I could barely hold back. I stood, pulling Max out of his chair and into a hug.
He was so in love with Sara he could barely think straight when she was around. And although most of the time I gave him endless shit about it, it was a pretty amazing thing to behold. I knew without him ever having to say it that he was ready for this, ready to settle down and be the devoted husband and dad. “You’ll be amazing, Max. Seriously, congratulations.”
Stepping back, I watched as Bennett stood, shaking Max’s hand and then pulling him into a brief hug.
The enormity of this started to sink in and I all but collapsed back into my chair. This, here, was life.
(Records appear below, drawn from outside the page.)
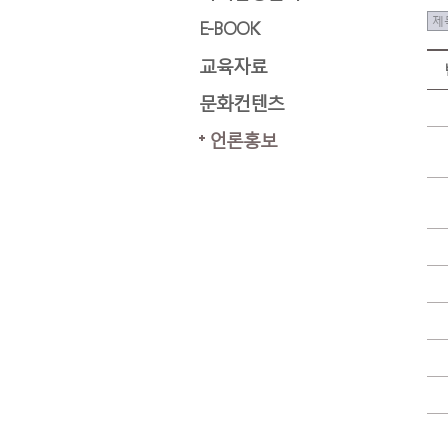
E-BOOK
교육자료
문화컨텐츠
언론홍보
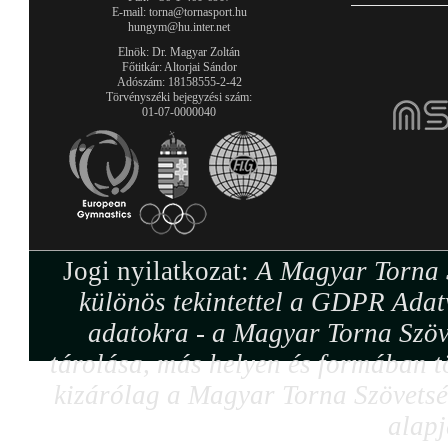
E-mail: torna@tornasport.hu
hungym@hu.inter.net
Elnök: Dr. Magyar Zoltán
Főtitkár: Altorjai Sándor
Adószám: 18158555-2-42
Törvényszéki bejegyzési szám:
01-07-0000040
Jogi nyilatkozat:
A Magyar Torna S
különös tekintettel a GDPR Adat
adatokra - a Magyar Torna Szöv
tárolása, más helyen és formában tö
kizárólag a Magyar Torna Szövetség
alapj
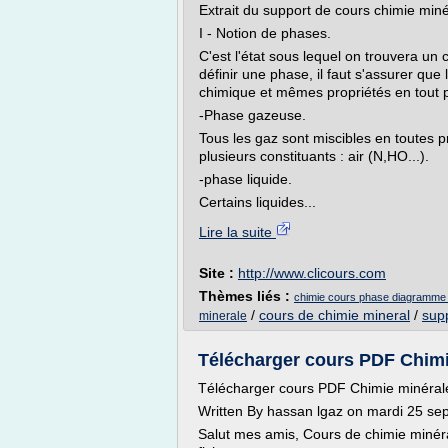
Extrait du support de cours chimie mi
I - Notion de phases.
C'est l'état sous lequel on trouvera un
définir une phase, il faut s'assurer q
chimique et mêmes propriétés en tout p
-Phase gazeuse.
Tous les gaz sont miscibles en toutes 
plusieurs constituants : air (N,HO...).
-phase liquide.
Certains liquides...
Lire la suite
Site :
http://www.clicours.com
Thèmes liés :
chimie cours phase diagramme
/
cours de chimie mineral
/
sup
minerale
Télécharger cours PDF Chimie 
Télécharger cours PDF Chimie minérale d
Written By hassan lgaz on mardi 25 se
Salut mes amis, Cours de chimie minérale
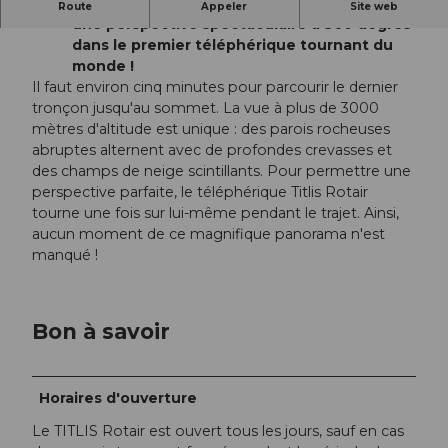
Découvrez le panorama des glaciers dans
Route
Appeler
Site web
une perspective spectaculaire à 360 degrés
dans le premier téléphérique tournant du
monde !
Il faut environ cinq minutes pour parcourir le dernier
tronçon jusqu'au sommet. La vue à plus de 3000
mètres d'altitude est unique : des parois rocheuses
abruptes alternent avec de profondes crevasses et
des champs de neige scintillants. Pour permettre une
perspective parfaite, le téléphérique Titlis Rotair
tourne une fois sur lui-même pendant le trajet. Ainsi,
aucun moment de ce magnifique panorama n'est
manqué !
Bon à savoir
Horaires d'ouverture
Le TITLIS Rotair est ouvert tous les jours, sauf en cas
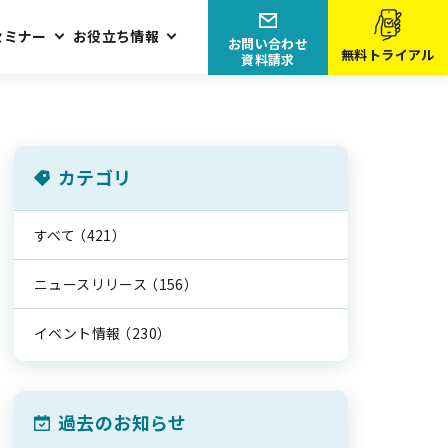
セミナー
お役立ち情報
お問い合わせ
無料トライアル
資料請求
カテゴリ
すべて
（421）
ニュースリリース
（156）
イベント情報
（230）
過去のお知らせ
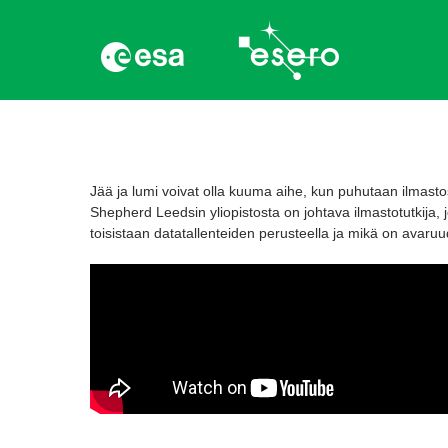
Jää ja lumi voivat olla kuuma aihe, kun puhutaan ilmasto
Shepherd Leedsin yliopistosta on johtava ilmastotutkija
toisistaan datatallenteiden perusteella ja mikä on avar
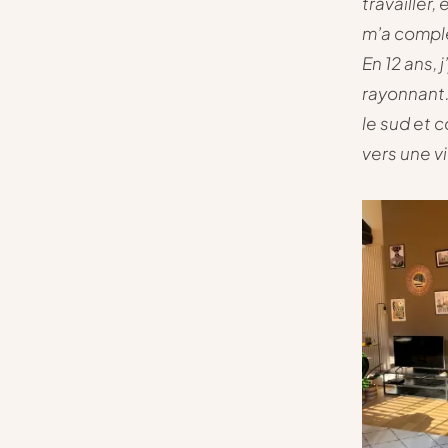
travailler,
m’a complè
En 12 ans,
rayonnant.
le sud et 
vers une vi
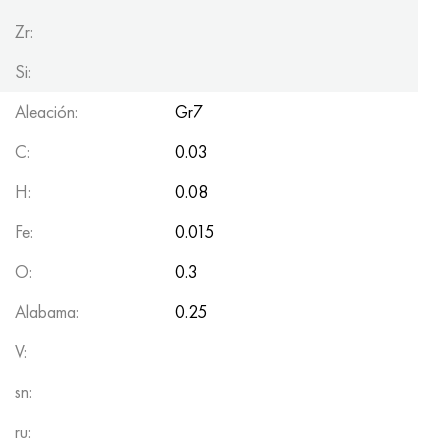
Zr:
Si:
Aleación:
Gr7
C:
0.03
H:
0.08
Fe:
0.015
O:
0.3
Alabama:
0.25
V:
sn:
ru:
This was life beginning for us: weddings and families and deciding to step up and be a man for someone. It wasn’t about the fucking jobs we had or the random thrills we sought or any of that. Life was built from the bricks of these connections and milestones and moments where you tell your two best friends that you’re about to have a child.
I pulled out my phone, sending Hanna a single note.
You’re all I can think about anymore.